# Read Only Keychain ERROR!?!



## bigbadbill (Dec 31, 2002)

When connecting some of the computers in our office that are running OS9 I often get an error message when I try to save the Login and Password info to the keychain:

Cannot save password to keychain. Keychain may be read only.

I've check and the keychain is not read only and everthing looks good. What gives here?


----------



## Cheryl (Dec 31, 2002)

You need to make sure each computer you are connecting to also has Keychain to be read and write to you.


----------



## bigbadbill (Jan 2, 2003)

OK, I figured one problem out only to find another.There was already a password stored in the keychain for the computer we were trying to connect to. when this was deleted we were allowed to save a new one.

New problem: the Finder is not checking the keychain for the password. When we connect to a computer via chooser, we are prompted to enter a login and pasword even though it has been saved in keychain already.

WTF?

Life will be so much easier for me when the whole planet finally uses OSX!!!!


----------



## Cheryl (Jan 3, 2003)

Did you check to make sure Keychain is on?


----------



## bigbadbill (Jan 3, 2003)

Not sure what you mean by "on". There is no on-off switch for keychain. Is it a loaded extention? Yes.


----------



## Cheryl (Jan 3, 2003)

Go to the Apple menu>Control panel>Keychain access.  Make sure it is active. 
Still have problems then:

Go to the preference folder (in system folder) and locate the Keychain folder. Trash the keychain pref file, then close the windows and give it a try.


----------



## bigbadbill (Jan 6, 2003)

I'm aware of how to access the keychain control panel and again there is no way to activate or inactivate keychain so far as I know).

I have tried trashing the pref's and all saved keychains and that didn't work either.


----------



## Cheryl (Jan 6, 2003)

Try this: Trash the Keychain prefs, the Finder Prefs, General Controls Pref, Mac OS Pref, System Pref. 

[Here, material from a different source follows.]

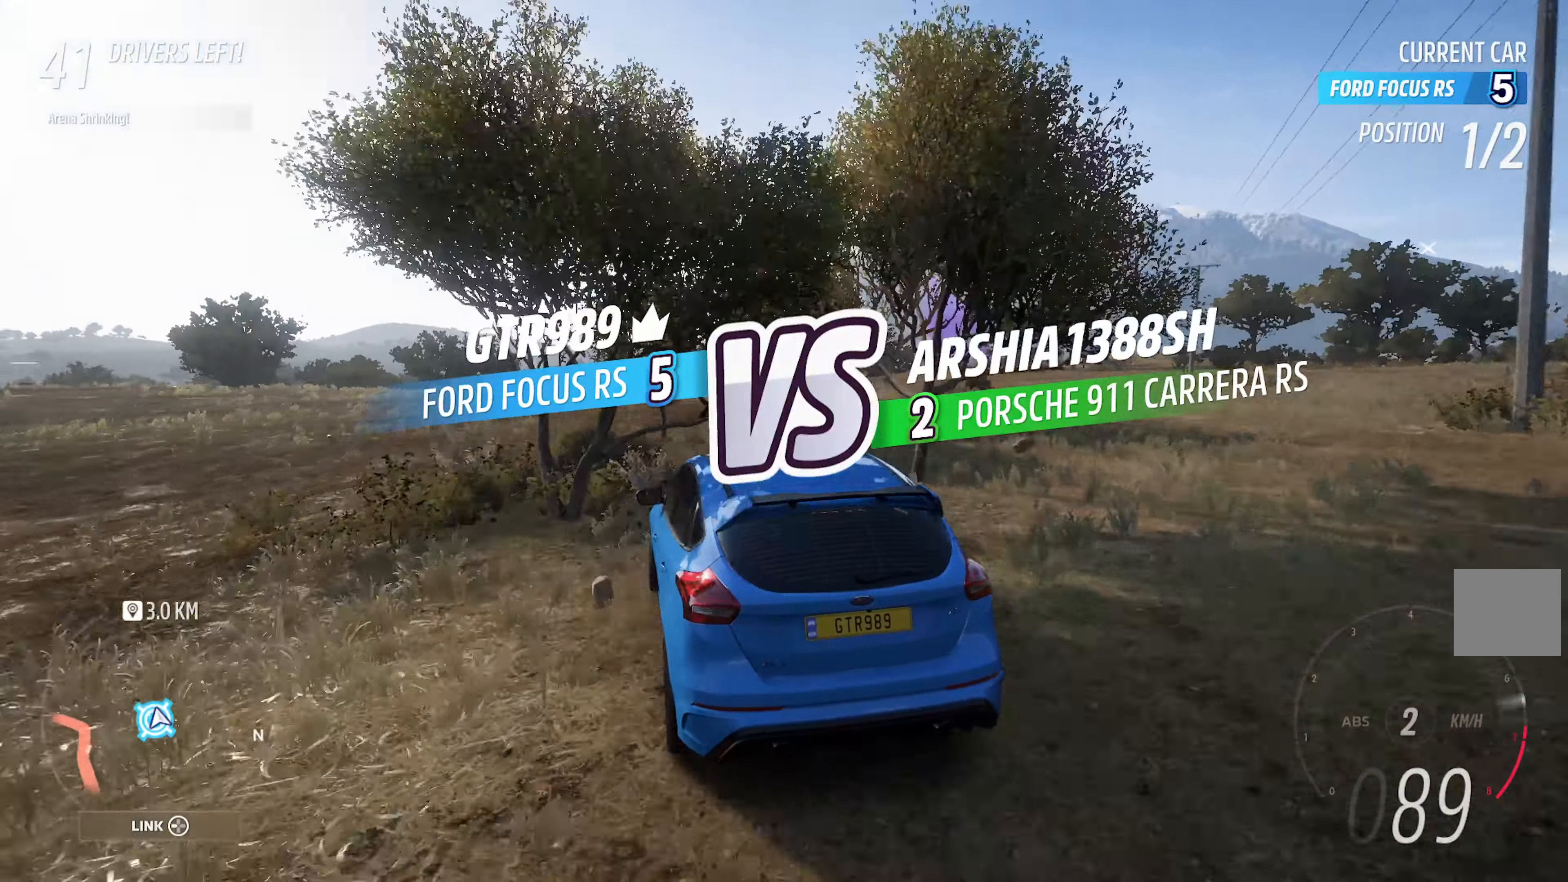
{"buttons": ["A"], "left_stick": "left", "right_stick": "center", "events": [[66, "R2", "up"], [150, "left_stick", "left"]]}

Restart the computer and do a desktop rebuild. That is as you select restart, hold down the option and the apple keys. Continue holding down those keys until you get a dialog box asking if you wish to do a desktop rebuild. This will come up after the extensions load at the bottom of the screen. Now release the keys and click on the okay button. When done, empty the trash. Now see if it works.


----------